Verfügbare Einträge:

============

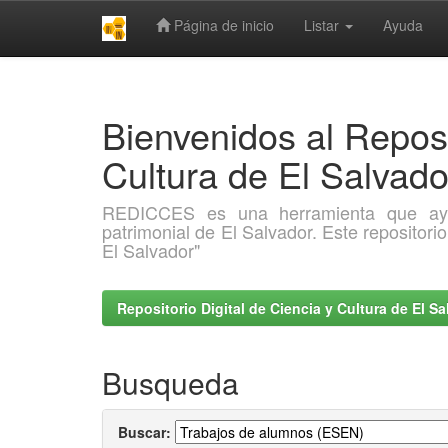
Página de inicio
Listar
Ayuda
Skip
navigation
Bienvenidos al Reposi
Cultura de El Salva
REDICCES es una herramienta que ayuda 
patrimonial de El Salvador. Este repositori
El Salvador"
Repositorio Digital de Ciencia y Cultura de El 
Busqueda
Buscar:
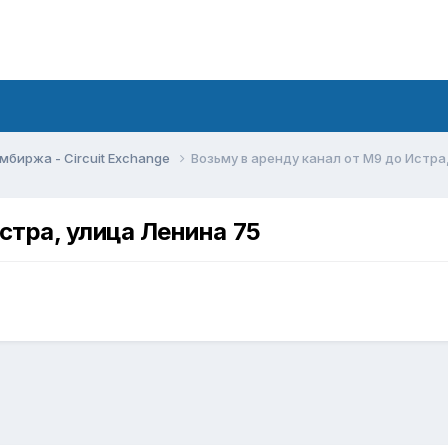
мбиржа - Circuit Exchange
Возьму в аренду канал от М9 до Истра
стра, улица Ленина 75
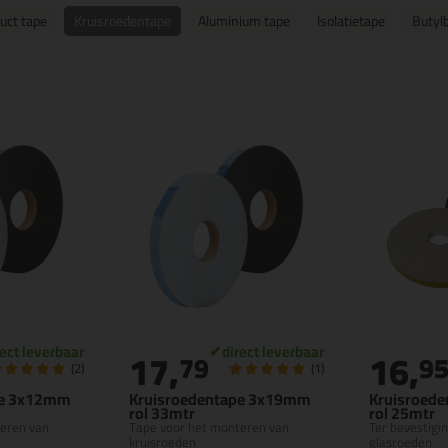
uct tape
Kruisroedentape
Aluminium tape
Isolatietape
Butyl
17,
16,
79
9
(2)
(1)
pe 3x12mm
Kruisroedentape 3x19mm
Kruisroed
rol 33mtr
rol 25mtr
eren van
Tape voor het monteren van
Ter bevestigi
kruisroeden
glasroeden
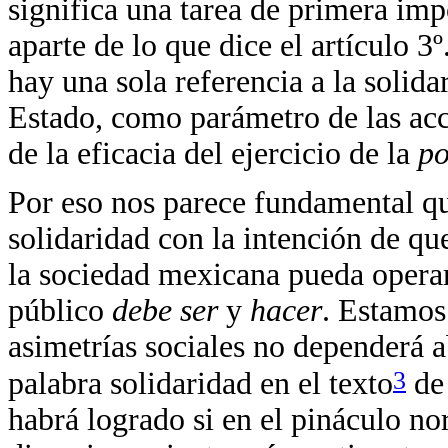
significa una tarea de primera imp
aparte de lo que dice el artículo 3º
hay una sola referencia a la solid
Estado, como parámetro de las acc
de la eficacia del ejercicio de la
po
Por eso nos parece fundamental que
solidaridad con la intención de q
la sociedad mexicana pueda operar
público
debe ser
y
hacer
. Estamos
asimetrías sociales no dependerá a
3
palabra solidaridad en el texto
de
habrá logrado si en el pináculo n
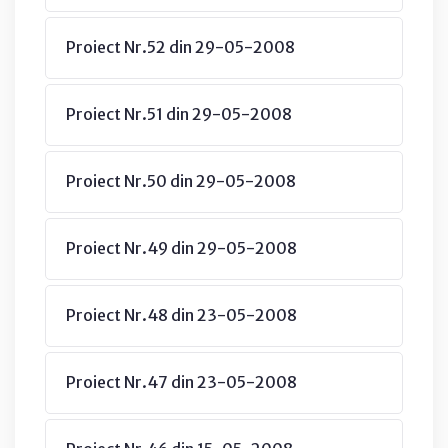
Proiect Nr.52 din 29-05-2008
Proiect Nr.51 din 29-05-2008
Proiect Nr.50 din 29-05-2008
Proiect Nr.49 din 29-05-2008
Proiect Nr.48 din 23-05-2008
Proiect Nr.47 din 23-05-2008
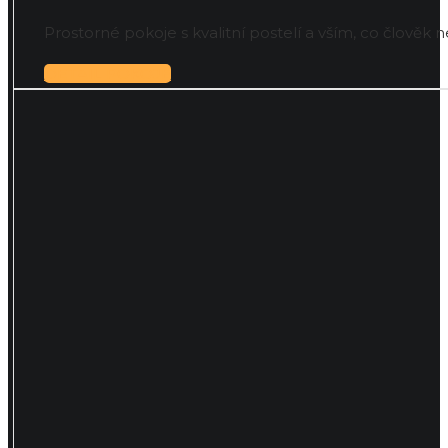
Prostorné pokoje s kvalitní postelí a vším, co člověk 
DETAIL POKOJE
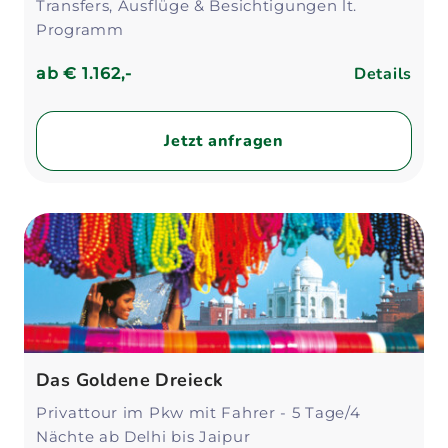
Transfers, Ausflüge & Besichtigungen lt.
Programm
Details
ab
€ 1.162,-
Jetzt anfragen
Das Goldene Dreieck
Privattour im Pkw mit Fahrer - 5 Tage/4
Nächte ab Delhi bis Jaipur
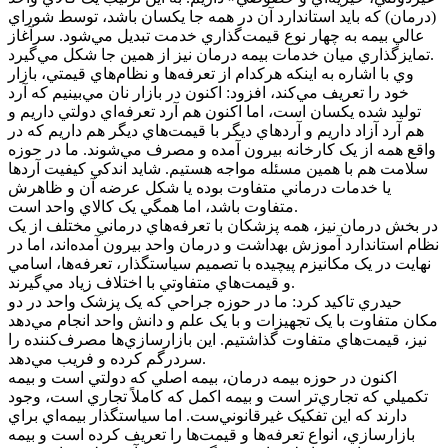
(درمان) که بايد استاندارد آن در همه جا يکسان باشد، توسط شوراي
عالي بيمه به چهار نوع قيمت‌گذاري خدمت تبديل مي‌شود. سرآغاز
تمايزگذاري ميان خدمات بيمه درمان نيز از همين جا شکل مي‌گيرد.
وي با اشاره به اينکه هرکدام از تعرفه‌ها و نظام‌هاي قيمتي، بازار
خود را تعريف مي‌کند، افزود: اکنون در بازار نان مي‌بينيم که آرد
توليد شده يکسان است، اما اکنون هم آرد تعرفه‌اي دولتي داريم و
هم آرد آزاد داريم و آرد‌هاي ديگر با قيمت‌هاي ديگر هم داريم که در
واقع همه از يک کارخانه بيرون آمده و مصرف مي‌شوند. ما در حوزه
سلامت هم با همين مسئله مواجه هستيم. شايد اندکي کيفيت آرد‌ها
يا خدمات درماني متفاوت بوده يا شکل عرضه آن و ظاهرش
متفاوت باشد، اما همگي يک کالاي واحد است.
در بخش درمان نيز، همه پزشکان با تعرفه‌هاي درماني مختلف از يک
نظام استاندارد آموزش بهداشت و درمان واحد بيرون آمده‌اند، اما در
نهايت در يک مکانيزم پيچيده با تصميم سياستگذار، تعرفه‌ها، اسامي
و قيمت‌هاي متفاوتي با اختلاف زياد مي‌گيرند.
حيدري تاکيد کرد: ما در حوزه جراحي که يک پزشک واحد در دو
مکان متفاوت با يک تجهيزات و با يک علم و دانش واحد انجام مي‌دهد
نيز، قيمت‌هاي متفاوت گذاشتيم. اين بازارسازي‌ها مصرف‌کننده را
سردرگم کرده و فريب مي‌دهد.
اکنون در حوزه بيمه درمان، بيمه اصلي که دولتي است و بيمه
تکميلي که تجاري‌تر است و بيمه اکمل که کاملاً تجاري است، وجود
دارند که اين تفکيک غيرقانوني‌ست. اما سياستگذار بيمه‌اي براي
بازارسازي، انواع تعرفه‌ها و قيمت‌ها را تعريف کرده است و بيمه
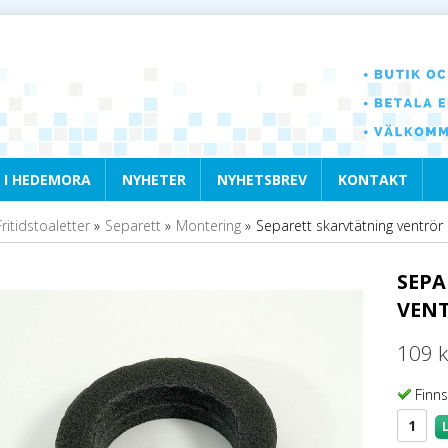
 I HEDEMORA
NYHETER
NYHETSBREV
KONTAKT
Fritidstoaletter
»
Separett
»
Montering
»
Separett skarvtätning ventr
SEPA
VENT
109 k
Finns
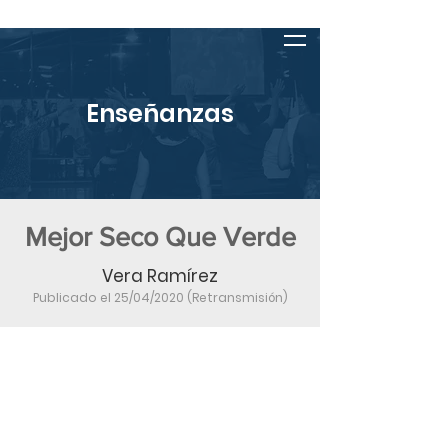
Enseñanzas
Mejor Seco Que Verde
Vera Ramírez
Publicado el 25/04/2020 (Retransmisión)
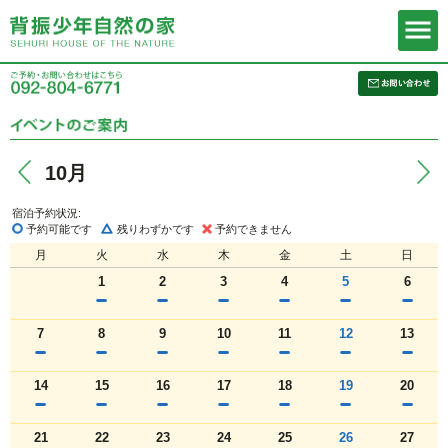
10月
宿泊予約状況:
予約可能です
残りわずかです
予約できません
月
火
水
木
金
土
日
1
2
3
4
5
6
7
8
9
10
11
12
13
14
15
16
17
18
19
20
21
22
23
24
25
26
27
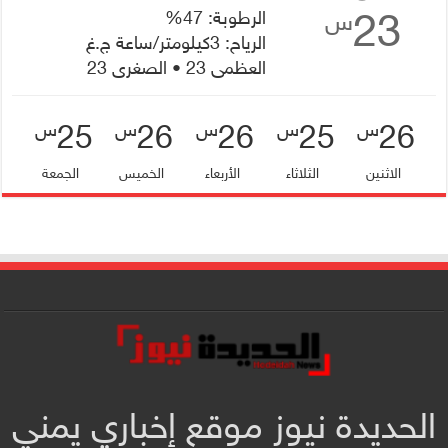
23
الرطوبة: 47%
س
الرياح: 3كيلومتر/ساعة ج.غ
العظمى 23 • الصغرى 23
25
26
26
25
26
س
س
س
س
س
الاثنين
الثلاثاء
الأربعاء
الخميس
الجمعة
الحديدة نيوز موقع إخباري يمني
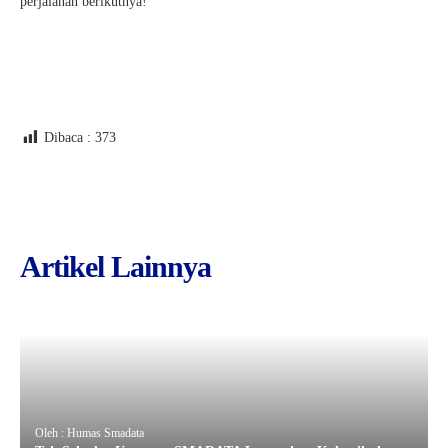
perjalanan berikutnya!
Dibaca :
373
Artikel Lainnya
Oleh : Humas Smadata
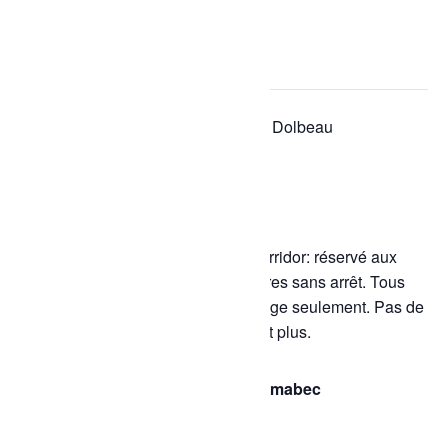
« Tous les Évènements
Cet évènement est passé.
Série d'événement :
Bain libre – Dolbeau
Bain libre – Dolbeau
17 janvier à 7h00
-
8h00
Principal seulement :
Nage en corridor: réservé aux
nageurs capables de nager 25 mètres sans arrêt. Tous
les corridors sont utilisés pour la nage seulement. Pas de
jeux ou de baignade libre. 14 ans et plus.
Tarif des bains libres | Piscine Rémabec
0 à 2 ans : gratuit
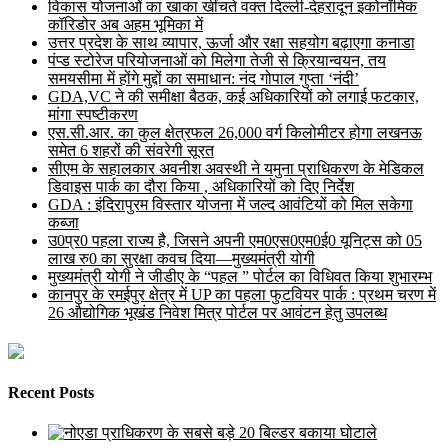
विकास योजनाओं का खाका खींचते वक्त दिल्ली-देहरादून इकोनॉमिक
कॉरिडोर अब अहम भूमिका में
उत्तर प्रदेश के साथ व्यापार, ऊर्जा और रक्षा सहयोग बढ़ाएगा कनाडा
पंप्ड स्टोरेज परियोजनाओं को मिलेगा तेजी से क्रियान्वयन, तय
समयसीमा में होंगे मुद्दों का समाधान: नंद गोपाल गुप्ता ‘नंदी’
GDA,VC ने की समीक्षा बैठक, कई अधिकारियों को लगाई फटकार,
मांगा स्पष्टीकरण
एस.सी.आर. का कुल क्षेत्रफल 26,000 वर्ग किलोमीटर होगा लखनऊ
समेत 6 शहरों की संवरेगी सूरत
सीएम के सहालकार अवनीश अवस्थी ने यमुना प्राधिकरण के मेडिकल
डिवाइस पार्क का दौरा किया , अधिकारियों को दिए निर्देश
GDA : इंदिरापुरम विस्तार योजना में जल्द आवंटियों को मिल सकेगा
कब्जा
उ0प्र0 पहला राज्य है, जिसने अपनी एम0एस0एम0ई0 यूनिट्स को 05
लाख रु0 का सुरक्षा कवच दिया—मुख्यमंत्री योगी
मुख्यमंत्री योगी ने जीडीए के “पहल ” पोर्टल का विधिवत किया शुभारम्भ
कानपुर के रमईपुर क्षेत्र में UP का पहला फुटवियर पार्क : प्रथम चरण में
26 औद्योगिक भूखंड निवेश मित्र पोर्टल पर आवंटन हेतु उपलब्ध
Recent Posts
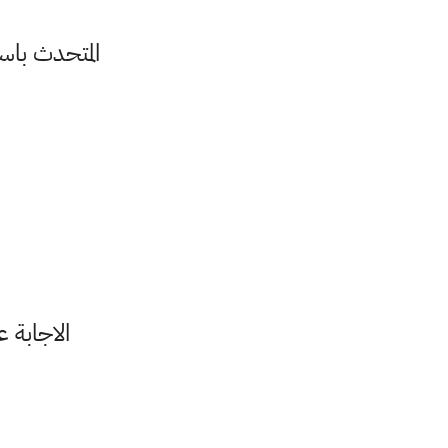
المتحدث باس
الاجابة ع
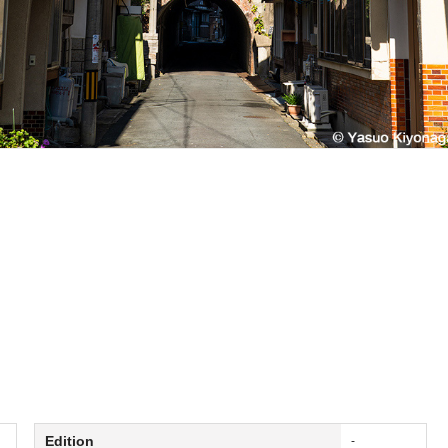
Edition
-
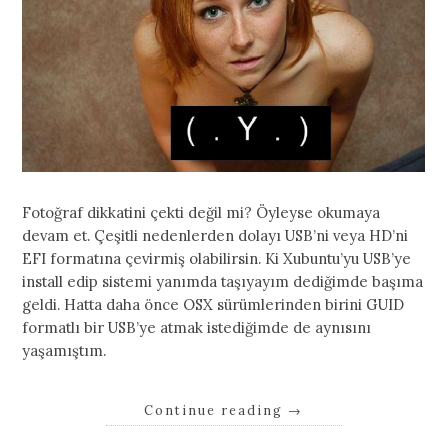
Fotoğraf dikkatini çekti değil mi? Öyleyse okumaya
devam et. Çeşitli nedenlerden dolayı USB’ni veya HD’ni
EFI formatına çevirmiş olabilirsin. Ki Xubuntu’yu USB’ye
install edip sistemi yanımda taşıyayım dediğimde başıma
geldi. Hatta daha önce OSX sürümlerinden birini GUID
formatlı bir USB’ye atmak istediğimde de aynısını
yaşamıştım.
Continue reading
→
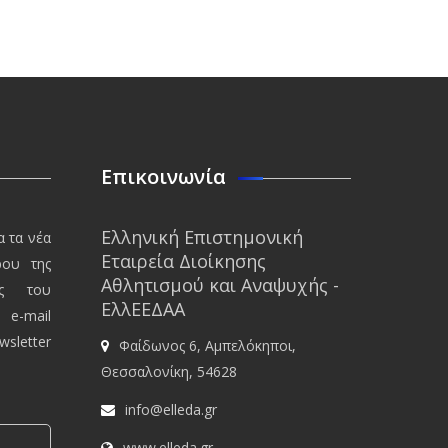
Επικοινωνία
Ελληνική Επιστημονική
α τα νέα
Εταιρεία Διοίκησης
ρου της
Αθλητισμού και Αναψυχής -
ης του
ΕλλΕΕΔΑΑ
 e-mail
sletter
Φαίδωνος 6, Αμπελόκηποι,
Θεσσαλονίκη, 54628
info@elleda.gr
www.elleda.gr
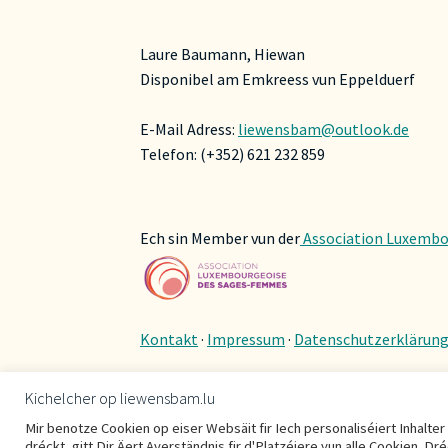
Laure Baumann, Hiewan
Disponibel am Emkreess vun Eppelduerf
E-Mail Adress:
liewensbam@outlook.de
Telefon: (+352) 621 232 859
Ech sin Member vun der
Association Luxembo
Kontakt
·
Impressum
·
Datenschutzerklärun
Kichelcher op liewensbam.lu
Mir benotze Cookien op eiser Websäit fir Iech personaliséiert Inhalte
dréckt, gitt Dir Äert Averständnis fir d'Platzéiere vun alle Cookien. Dr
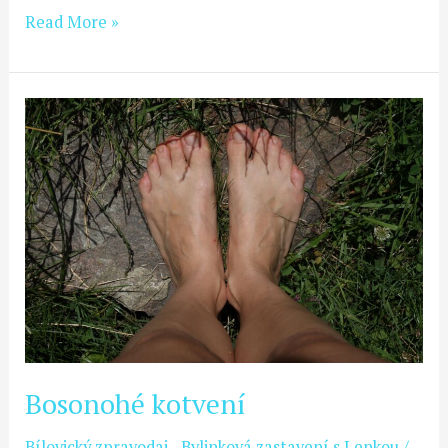
Read More »
Bosonohé
kotvení
Bosonohé kotvení
Bílovický zpravodaj - Bylinková zastavení s Lenkou
/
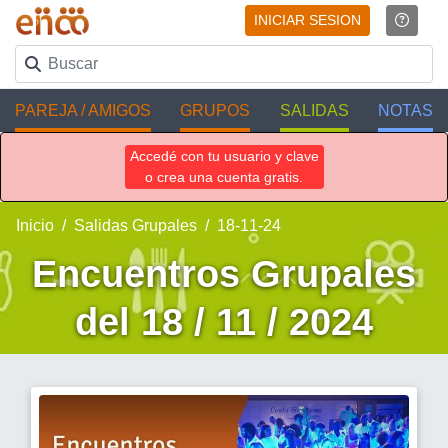
INICIAR SESION
PAREJA / AMIGOS
GRUPOS
SALIDAS
NOTAS
Accedé con tu usuario y clave
o crea una cuenta gratis.
Inicio
Salidas Grupales
18-11-24
Encuentros Grupales
del 18 / 11 / 2024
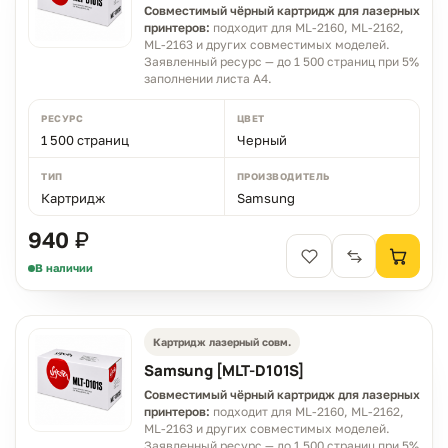
Совместимый чёрный картридж для лазерных
принтеров:
подходит для ML-2160, ML-2162,
ML-2163 и других совместимых моделей.
Заявленный ресурс — до 1 500 страниц при 5%
заполнении листа A4.
РЕСУРС
ЦВЕТ
1 500 страниц
Черный
ТИП
ПРОИЗВОДИТЕЛЬ
Картридж
Samsung
940 ₽
В наличии
Картридж лазерный совм.
Samsung [MLT-D101S]
Совместимый чёрный картридж для лазерных
принтеров:
подходит для ML-2160, ML-2162,
ML-2163 и других совместимых моделей.
Заявленный ресурс — до 1 500 страниц при 5%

============

Aufgabe: Kannst du die Zeilen vom Anfang der Einträge bis einschließlich der Zeile mit „DETAIL POKOJE“ wortgetreu herausziehen? Lass dabei die Bilder weg.

Schriftliche Antwort:
Página de inicio
Listar
Ayuda
Skip
navigation
Bienvenidos al Reposi
Cultura de El Salva
REDICCES es una herramienta que ayuda 
patrimonial de El Salvador. Este repositori
El Salvador"
Repositorio Digital de Ciencia y Cultura de El 
Busqueda
Buscar:
мбиржа - Circuit Exchange
Возьму в аренду канал от М9 до Истра
стра, улица Ленина 75
uct tape
Kruisroedentape
Aluminium tape
Isolatietape
Butyl
17,
16,
79
9
(2)
(1)
pe 3x12mm
Kruisroedentape 3x19mm
Kruisroed
rol 33mtr
rol 25mtr
eren van
Tape voor het monteren van
Ter bevestigi
kruisroeden
glasroeden
significa una tarea de primera imp
aparte de lo que dice el artículo 3º
hay una sola referencia a la solid
Estado, como parámetro de las acc
de la eficacia del ejercicio de la
po
Por eso nos parece fundamental que
solidaridad con la intención de q
la sociedad mexicana pueda operar
público
debe ser
y
hacer
. Estamos
asimetrías sociales no dependerá a
3
palabra solidaridad en el texto
de
habrá logrado si en el pináculo n
Proiect Nr.52 din 29-05-2008
Proiect Nr.51 din 29-05-2008
Proiect Nr.50 din 29-05-2008
Proiect Nr.49 din 29-05-2008
Proiect Nr.48 din 23-05-2008
Proiect Nr.47 din 23-05-2008
Prostorné pokoje s kvalitní postelí a vším, co člověk 
DETAIL POKOJE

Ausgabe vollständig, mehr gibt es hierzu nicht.